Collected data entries
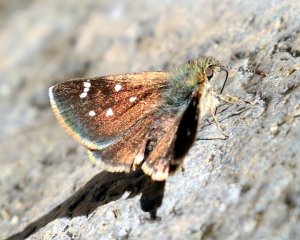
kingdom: Animalia
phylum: Arthropoda
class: Insecta
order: Lepidoptera
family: Hesperiidae
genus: Piruna
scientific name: Piruna haferniki
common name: Chisos Skipperling
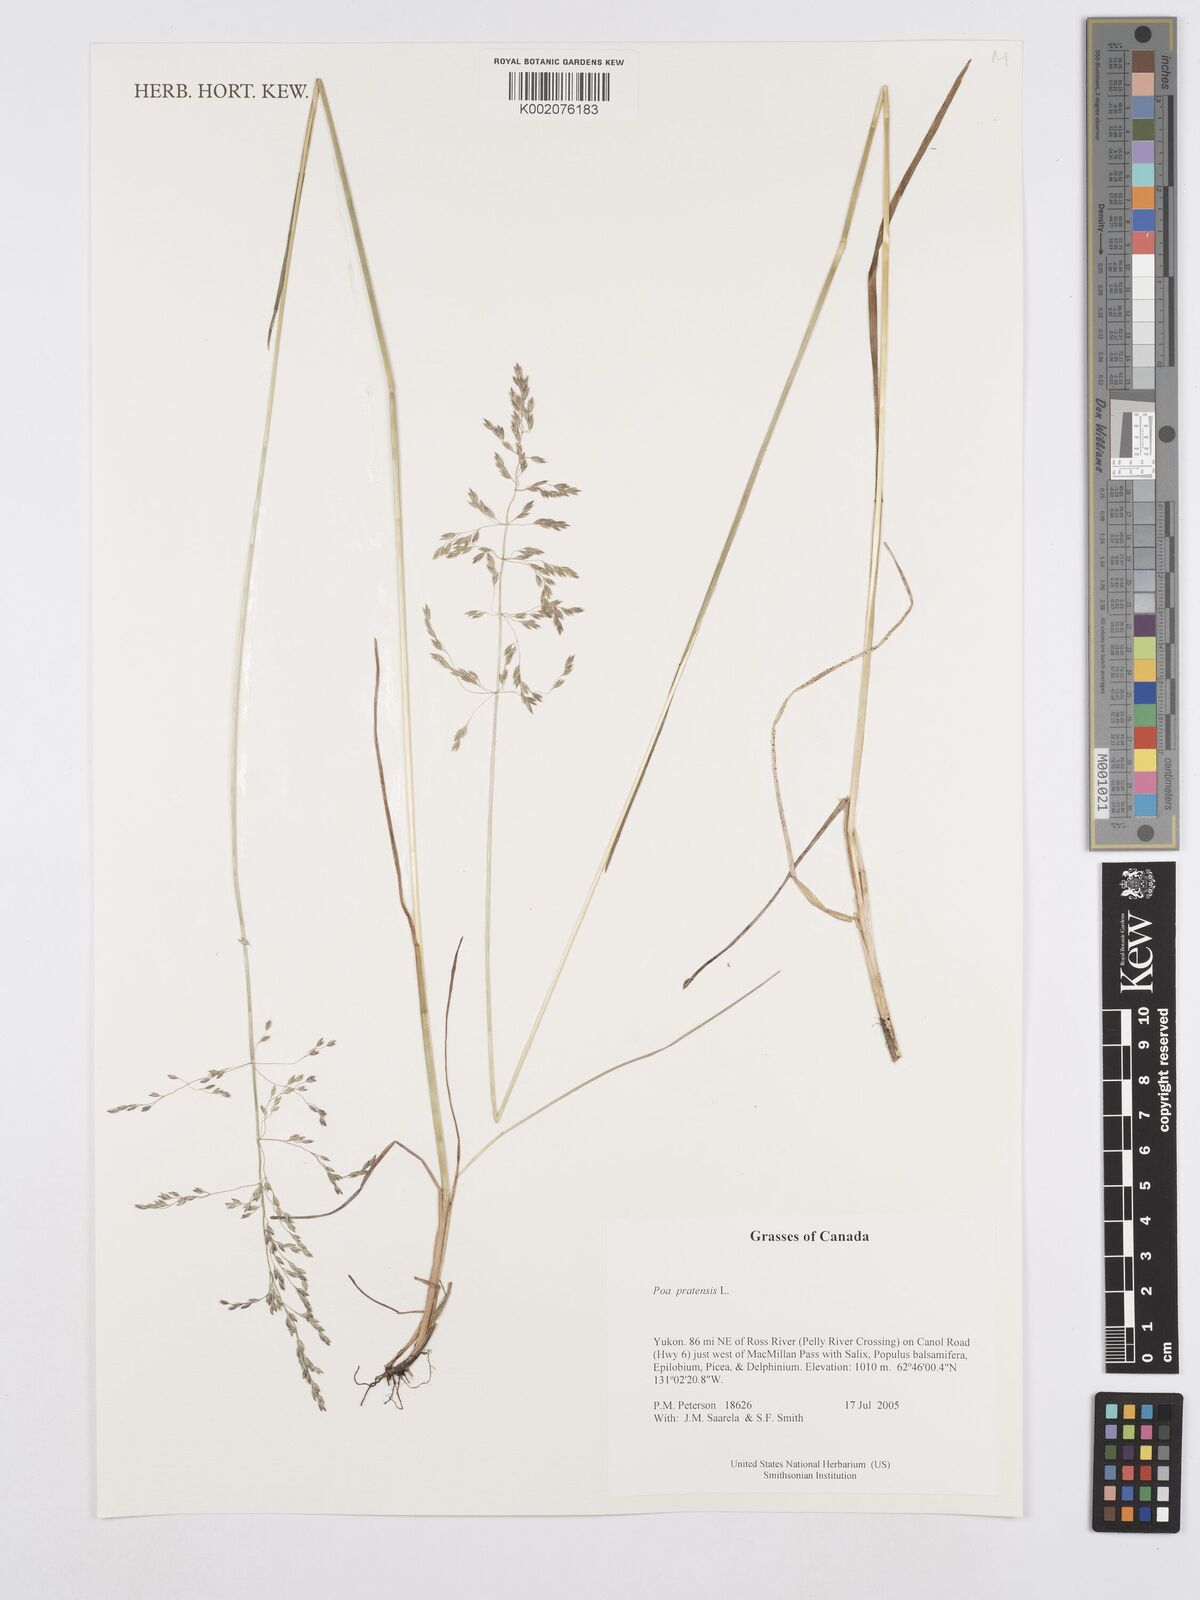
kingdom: Plantae
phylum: Tracheophyta
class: Liliopsida
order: Poales
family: Poaceae
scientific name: Poaceae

WHAT IS BEING ASKED
Quote every classification line in the records above verbatim, leaving the pictures out.

THE RESULT
kingdom: Animalia
phylum: Arthropoda
class: Insecta
order: Lepidoptera
family: Hesperiidae
genus: Piruna
scientific name: Piruna haferniki
common name: Chisos Skipperling
kingdom: Plantae
phylum: Tracheophyta
class: Liliopsida
order: Poales
family: Poaceae
scientific name: Poaceae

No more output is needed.